Dies ist schon der hilfreiche Hinweis an sich. Nicht mehr mitgeteilt wird, was im Telefonat noch Gegenstand der fachlichen Belustigung war. Ich darf dorthin, Einsicht nehmen. Ich kann mir die Risse „abzeichnen“, sagte Verwaltungs-Horst. Ich hab gelacht, gefragt: „Mit Stullenpapier, ja?“ Er fand das nicht lustig. Es war eben zu flach gefragt. Ich hab gesagt: „Es gibt doch die vermessungsamtlichen Auskunftsdatenbanken im Internet, ja?“ Das wusste er nicht so genau. Da ging er nicht drauf ein. Ich hab gesagt, ich „fotografier dann einfach mit meiner hochauflösenden Kamera die Dinger ab.“ Er hat gesagt, „nein, das geht nicht, weil ich das nicht darf“. Judith Holofernes, Wir sind Helden, hat die Bildzeitung brieflich beschimpft, Zitat: „Ich glaube, es hackt.“ Dem ist nichts hinzuzufügen.

Je besser das eigene Fachwissen wird, umso unerträglicher wird die ganze Ausbremserei Anderer, die einem nichts als Steine in den Weg legen, anstatt einfach das zu tun, was es ist: Dienst an der Öffentlichkeit. Für diese Sichtweise muss niemand sonderlich ausgebildet sein, pardon verbildet.
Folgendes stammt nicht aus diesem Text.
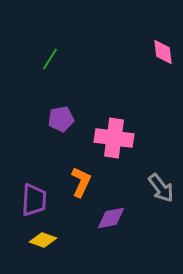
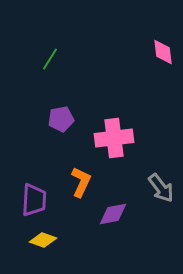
pink cross: rotated 15 degrees counterclockwise
purple diamond: moved 2 px right, 4 px up
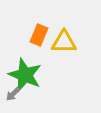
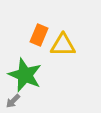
yellow triangle: moved 1 px left, 3 px down
gray arrow: moved 7 px down
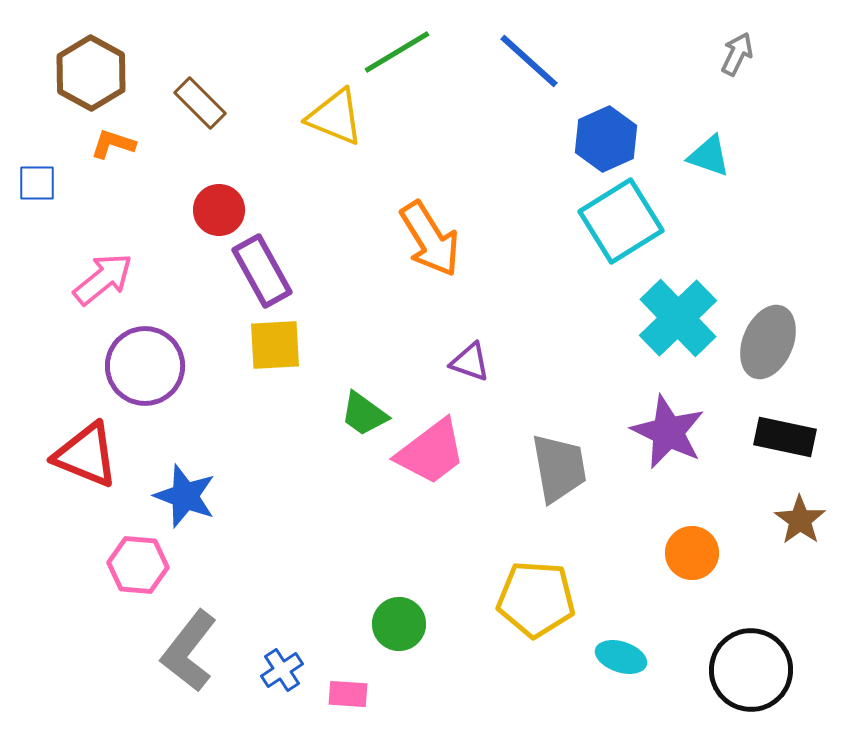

Natürlich ist die Sichtweise richtig, dass alles, was gewesen ist, schon längere Zeit zurückliegt. Inzwischen könnten die hier an jeder Ecke befindlichen Wanderdünen ein Stück des Weges weiter gezogen sein. Dann ist die ganze Vermessung von anno dunnemals „für die Katz“. Jedes Grundstück ist schon aufgrund der von Alfred Wegener bewiesenen Kontinentalplattentektonik ein Stück weitergewandert, hat sich gedehnt und gestreckt. Im Winter sind die Grundstücke kleiner, weil es kalt ist. Im Sommer dehnen sie sich aus: Wir wollen Platz für unsere Campingstühle und grillen. Binsenweisheiten sind das.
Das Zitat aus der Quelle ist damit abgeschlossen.